Adapts size and bands of input images

Adopts size of input images

Uses existing sizes

Feature extraction layers

Resets internal parameters (weights)

Starts from existing internal parameters (weights)

Uses existing internal parameters (weights)

Classification layers

Resets internal parameters (weights)

Resets internal parameters (weights)

Uses existing internal parameters (weights)

Output layers

Adapts number of target classes

Adapts number of target classes

Uses existing classes

Usage

New application with lots of training data

New application with limited training data

Improve existing application

Training mode controls

When you specify a specific training mode, MIL automatically sets the related training mode controls to the required settings. You can also modify these controls yourself, to adjust the training process.

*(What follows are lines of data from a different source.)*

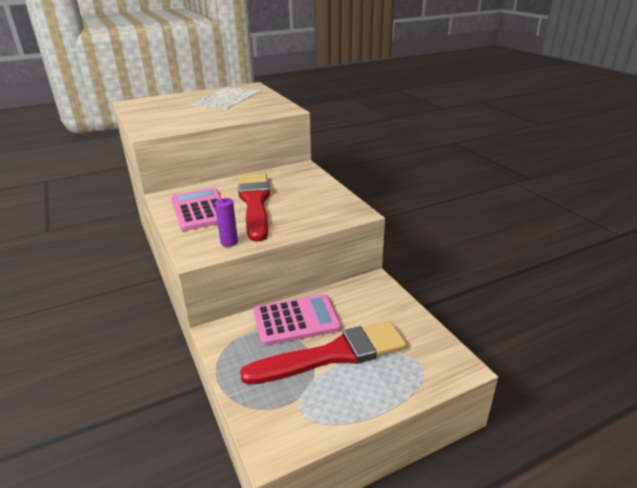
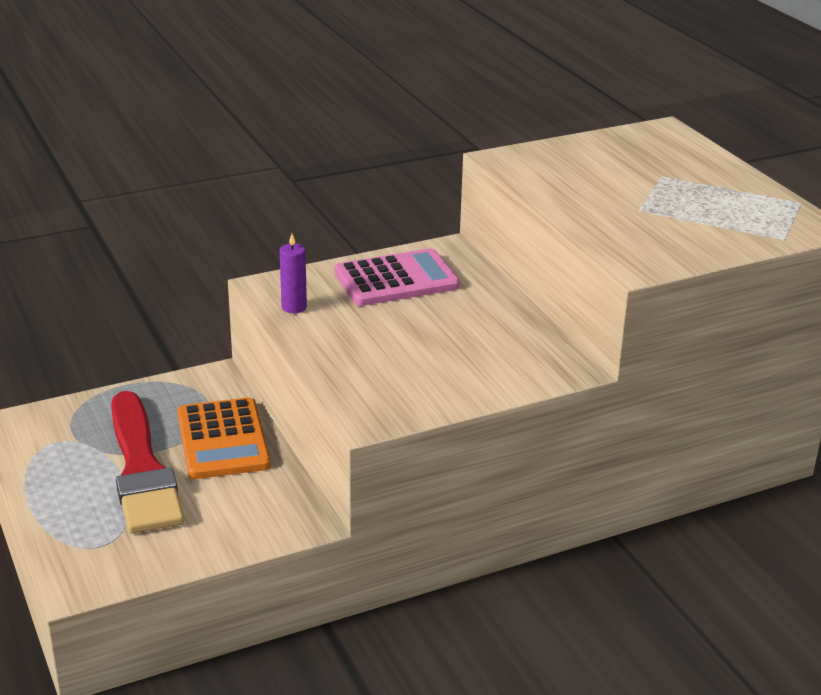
camera: 90 degrees right, 0 degrees up
red brush [238,173,270,242] -> none
pink calculator [254,294,341,346] -> orange calculator [177,397,271,479]

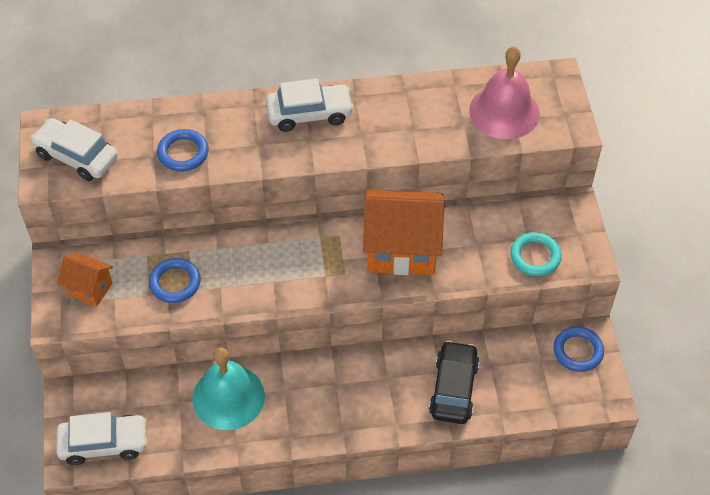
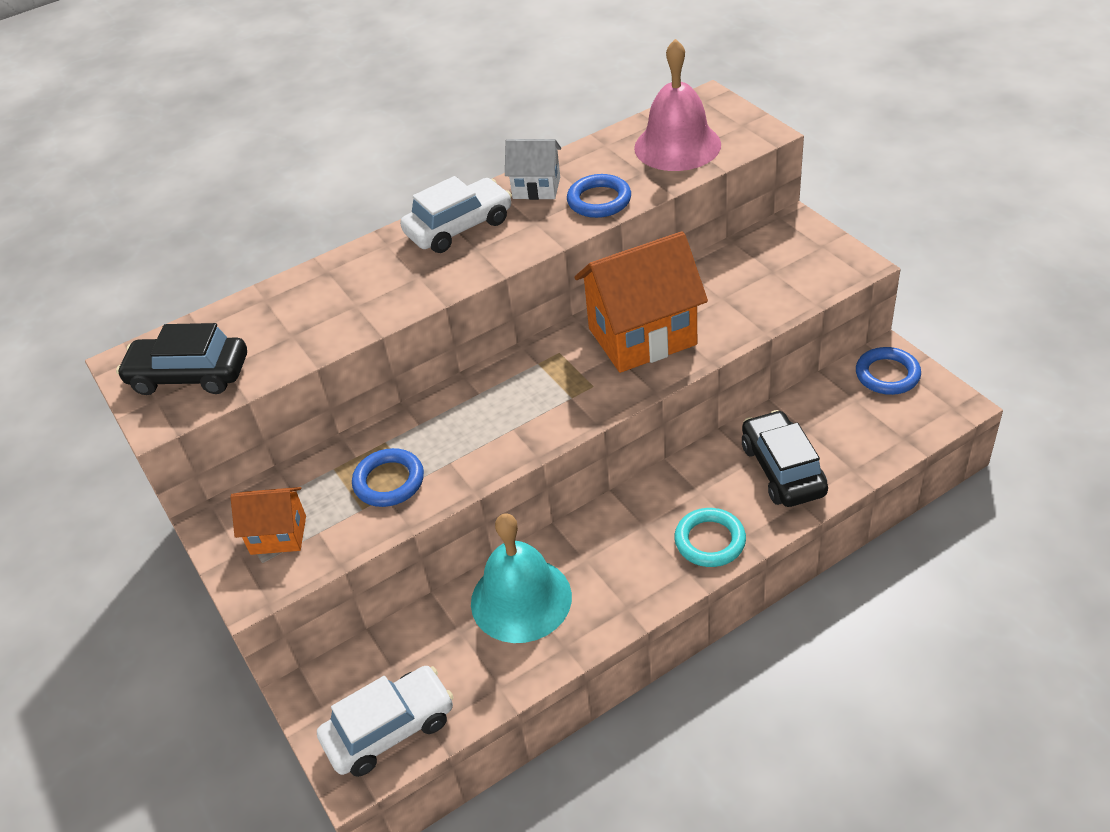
camera: 20 degrees left, 10 degrees down
white car [30,118,118,181] -> black car [116,323,247,395]
blue ring [157,129,209,172] -> blue ring moved to [567,174,631,218]
turquoise ring [510,232,562,276] -> turquoise ring moved to [674,508,746,567]
none -> white house [505,139,561,200]

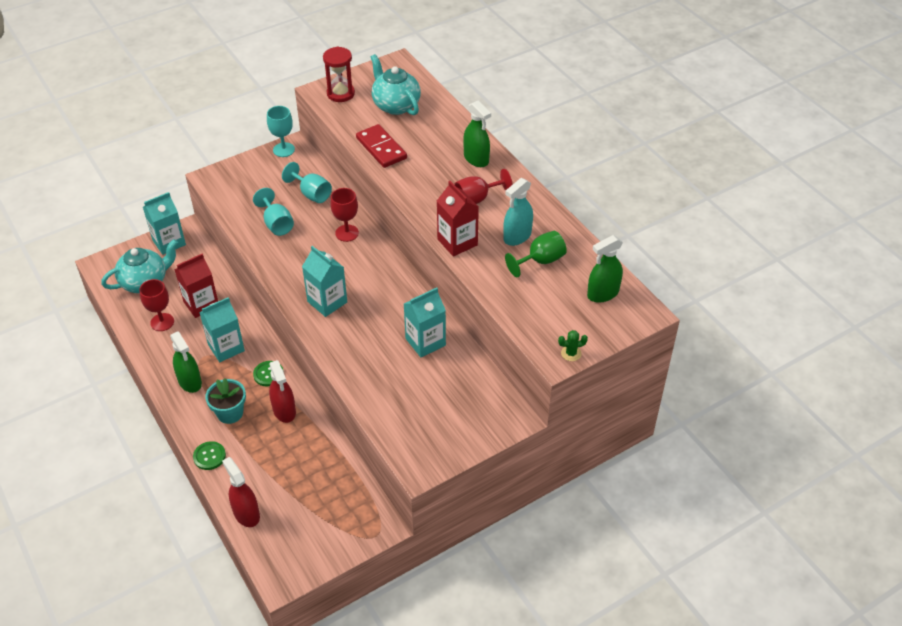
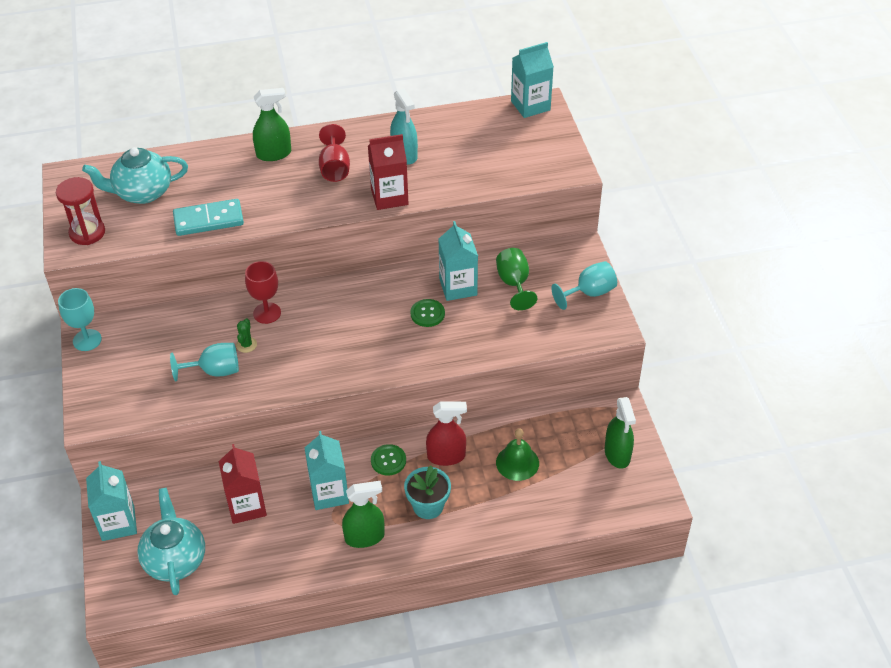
camera: 70 degrees left, 0 degrees up
red goblet [139,279,174,331] -> none
green button [193,441,226,470] -> green button moved to [411,299,445,327]
red spray bottle [222,457,260,527] -> none
turquoise goblet [282,162,332,203] -> turquoise goblet moved to [551,261,617,310]
turquoise carton [302,246,347,317] -> turquoise carton moved to [511,42,554,118]
red domino [356,124,407,168] -> turquoise domino [173,199,244,236]
green goblet [505,231,567,277] -> green goblet moved to [496,248,538,310]
green cactus [558,330,588,361] -> green cactus moved to [236,318,257,353]
green spray bottle [587,235,623,303] -> green spray bottle moved to [605,397,636,469]
none -> green bell [496,428,539,481]

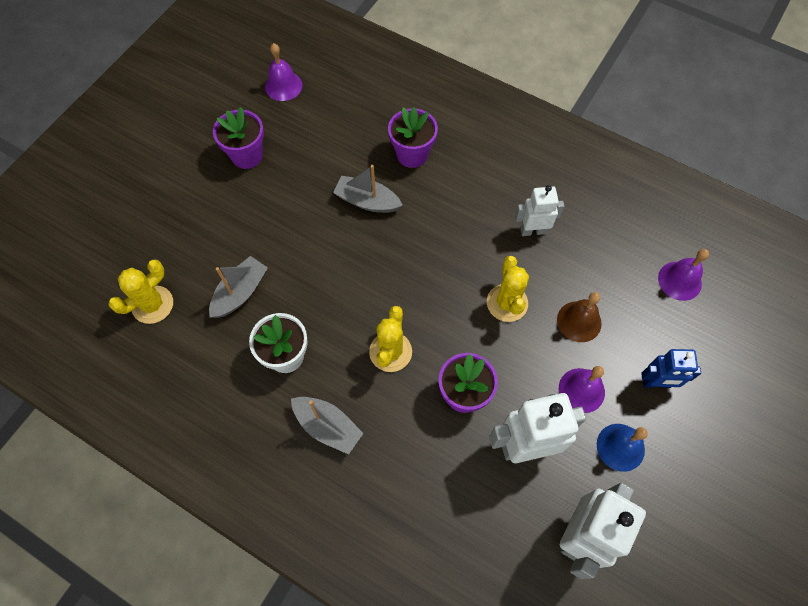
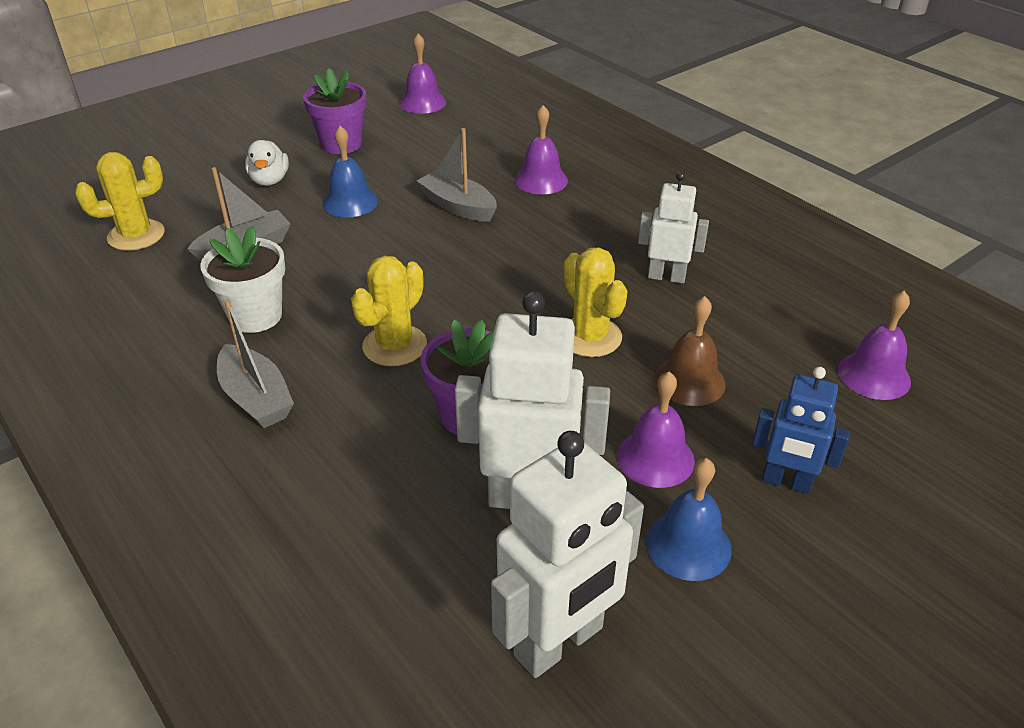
camera: 20 degrees right, 25 degrees down
purple flower pot [388,107,438,168] -> purple bell [515,105,568,195]
yellow cactus [487,256,529,322] -> yellow cactus turned 45 degrees counterclockwise [564,247,628,357]
none -> white duck [245,140,289,186]
none -> blue bell [322,126,378,217]

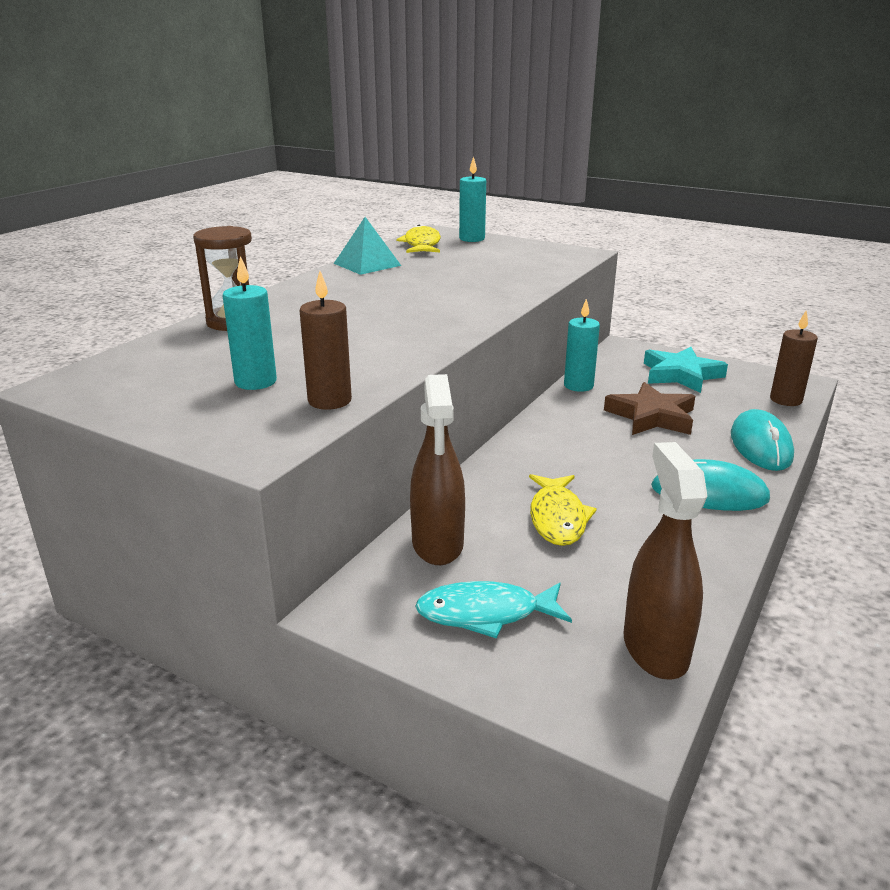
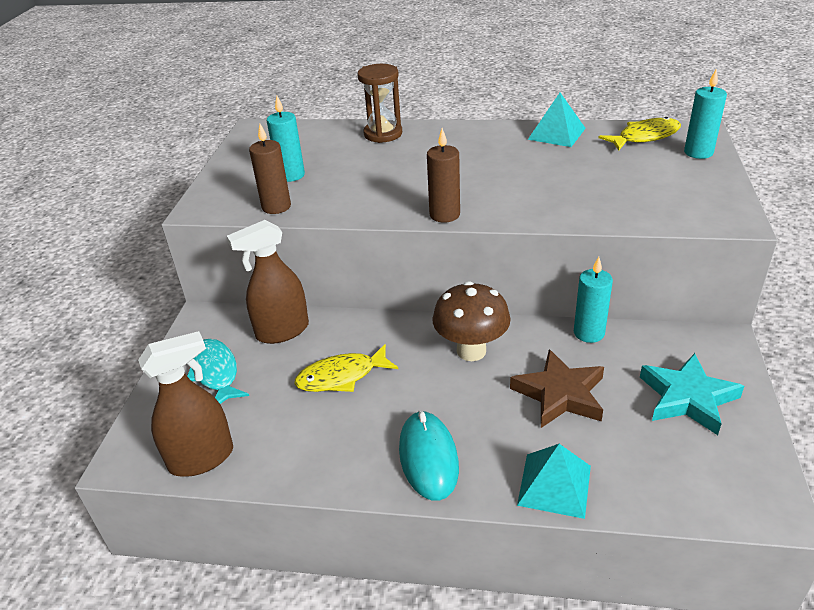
camera: 70 degrees right, 10 degrees up
turquoise mouse [731,409,794,471] -> turquoise pyramid [517,444,591,519]
brown candle [770,310,818,406] -> brown candle moved to [427,128,460,223]
none -> brown mushroom [432,281,511,361]

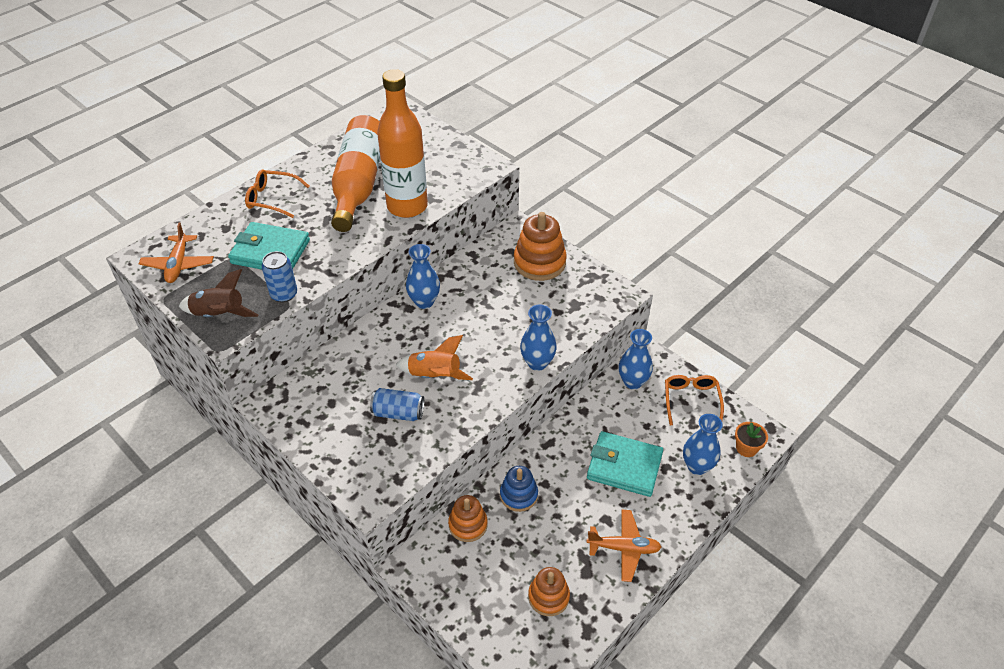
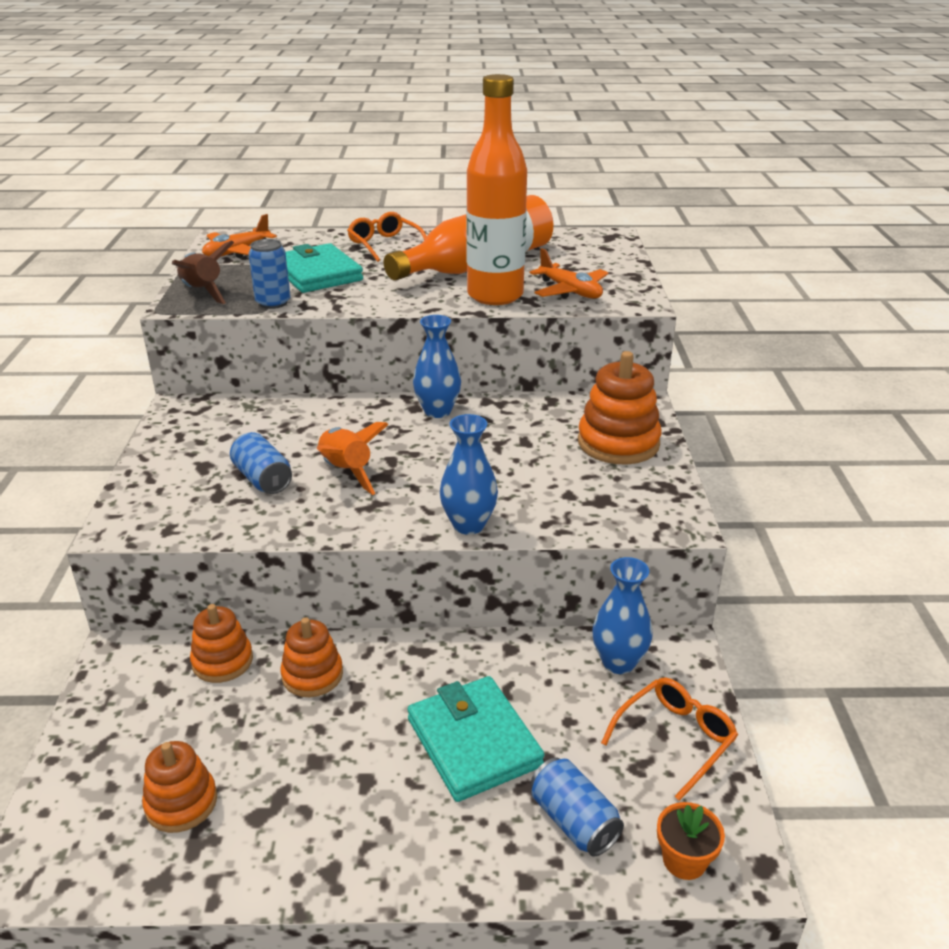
camera: 45 degrees right, 15 degrees down
blue stacking toy [500,466,538,512] -> orange stacking toy [280,617,343,697]
orange plane [587,510,661,582] -> orange plane moved to [530,248,608,298]
blue vase [683,414,723,475] -> blue can [531,757,624,856]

The training mode controls let you adjust the:

  • Learning rate.

  • Maximum number of epochs.

  • Mini-batch size.

  • Schedule type.

Such training mode controls are also known as hyperparameters.

Learning rate

The learning rate controls the factor by which the optimizer updates the network weights after each iteration. The higher the learning rate, the bigger the steps the optimizer takes to adjust the network parameters, and vice versa.

Training begins with an initial learning rate (M_INITIAL_LEARNING_RATE) which then decreases after each epoch according to the decay value (M_LEARNING_RATE_DECAY). As an example, if the decay is set to 0.2, the learning rate loses 20% of its amplitude value after each epoch.

At the beginning, higher learning rate helps the network to converge faster to a desirable state. After several iterations, the network's weights are updated more and more carefully with lower learning rate.

Maximum number of epochs

The maximum number of epochs (M_MAX_EPOCH) sets the maximum number of epochs to complete the training process. An epoch refers to one complete cycle through the dataset that the classifier must learn during training.

The more complex the application, the more epochs might be needed.

Mini-batch size

Datasets cannot usually fully reside in memory during training. Mini-batches are used to break down the dataset that each epoch cycles through. MIL loads the data and processes it one mini-batch after another for each epoch.

The mini-batch size (M_MINI_BATCH_SIZE) determines the number of images that are part of a mini-batch. The larger the mini-batch size the faster the training process and potentially the more accurate the resulting network but the more memory is required.

A larger mini-batch size tends to make the learning smoother and faster. The maximum batch size is limited by the available memory for calculations. In general, a bigger batch size improves the network accuracy, however, depending on data, it is not systematically the case. The batch size typically varies from 32 to 512. Batch sizes smaller than 32 is not recommended as they typically perform poorly.

Batch size plays a key role in the consumption of resources. It is recommended to observe memory (GPU or CPU) during training, with the help of the operating system's performance monitor.

Schedule type

The schedule type (M_SCHEDULER_TYPE) sets the schedule with which to adjust the learning rate. You can either specify to decay the learning rate at a cyclical schedule or to decay the learning rate as the internal parameters (weights) are updated.

When specifying a cyclical schedule (M_CYCLICAL_DECAY), it is expected that you have a minimum number of mini-batches (for example, a dozen) per epoch.

Comparing default training mode controls

The following table shows the default settings for the training mode controls and how the defaults differ depending on whether the training is complete, transfer learning, or fine tuning.

Complete

Transfer learning

Fine tuning

Initial learning rate

0.005

0.005

0.001

Learning rate decay

0.1

0.1

0.1

Maximum number of epochs

60

60

60

Mini-batch size

32

32

32

Schedule type

M_CYCLICAL_DECAY

M_CYCLICAL_DECAY

M_DECAY

Each training mode control must be set to its default if you truly want to train in the corresponding mode. For example, the learning rate is adjusted on a cyclical schedule when you are performing a complete training. However, if you specify a complete training, and then change the schedule, you are no longer performing a true complete training.